English is the main language informal occasions. Hokkien in Southeast Asia is heavily influenced by English and Malay. In private occasions, Singaporeans usually speak Hokkien and occasionally mix English and Malay, but there are also many Malays and Indians. He is fluent in Hokkien.

 

Brunei: The Chinese population is 45,800, most of whom are South Fujianese. In the capital city of Bandar Seri Begawan, Hokkien in Quanzhou is spoken.

 

Myanmar: There are about 900,000 Chinese, of which 40% are from South Fujian and 3% are from Hainan. Zhangzhou-sound Hokkien is spoken.

 

Indonesia: The Chinese population is 6 million, of which more than half are from South Fujian, while Hainanese and Chaozhou are slightly less. Zhangzhou accent and Quanzhou accent Hokkien are spoken, and the pronunciation is similar to that of Malaysian Hokkien.

 

Laos: There are about 5,000 Chinese, and nearly 90% are Chaozhou people.
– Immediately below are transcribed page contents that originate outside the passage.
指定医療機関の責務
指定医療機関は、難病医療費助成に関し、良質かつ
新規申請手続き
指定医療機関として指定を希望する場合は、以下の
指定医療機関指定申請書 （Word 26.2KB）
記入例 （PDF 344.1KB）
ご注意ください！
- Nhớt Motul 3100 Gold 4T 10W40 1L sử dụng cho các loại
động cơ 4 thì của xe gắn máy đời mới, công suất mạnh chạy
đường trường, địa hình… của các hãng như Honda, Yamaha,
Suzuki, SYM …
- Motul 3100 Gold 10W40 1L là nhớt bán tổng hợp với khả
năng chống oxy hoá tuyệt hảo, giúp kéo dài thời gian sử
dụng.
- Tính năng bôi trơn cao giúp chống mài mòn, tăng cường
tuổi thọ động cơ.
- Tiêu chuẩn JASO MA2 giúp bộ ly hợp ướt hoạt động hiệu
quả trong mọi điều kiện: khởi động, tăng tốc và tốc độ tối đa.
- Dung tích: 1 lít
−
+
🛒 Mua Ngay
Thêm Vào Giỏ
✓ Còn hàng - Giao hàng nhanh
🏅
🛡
Traffic Chaozhou tone Hokkien.

 

Malaysia: There are close to 6 million Chinese and 2 million Hokkiens. The populations of Chaozhou and Hainanese are ranked 4th and 5th among the dialect groups. The Hokkien dialect in Northern Malaysia prevails in Zhangzhou and Chaoshan dialects, while the Central and Southern Ma speaks Quanzhou and Chaozhou dialects. The Hainan dialect is popular in southern Malaysia and parts of the east coast. The East Ma speaks Quanzhou tones.

 

Philippines: The Chinese population is about one million, 90% of whom are South Fujianese, and most of them are from Jinjiang, Quanzhou. Speaking of Quanzhou tone Hokkien.

 

Singapore: Chinese population is more than 3 million, Minnan (Zhangzhou, Quanzhou) is about 1 million, Chaoshan is about 500,000.

 

Thailand: The Chinese population is close to 6 million, of which more than 40% are from Chaozhou, 18% from Hainan, and 16% from southern Fujian. Hokkien with Teochew accent is spoken. Only in Phuket and parts of southern Thailand are the Zhangzhou-sound Hokkien dialect.

 

Vietnam: The Chinese population is close to one million, and Chaozhou people account for 34%, Hokkiens 6%, Hainanese 2%, a total of 42%. Traffic Chaozhou tone Hokkien.

 

other areas

The total population of Hong Kong in 2004 was 6.854 million, and the Fujianese (mostly Hokkien ) were about 1.6 million, accounting for about 20% of the total population of Hong Kong. Affected by the local language, most people who can speak Hokkien are older generations over 50 years old. Some middle-aged people still have a lot of Hokkien accents when they speak Cantonese. Only Cantonese is spoken. As Hokkiens intermarry with other ethnic groups, they have generally switched to Hong Kong Cantonese.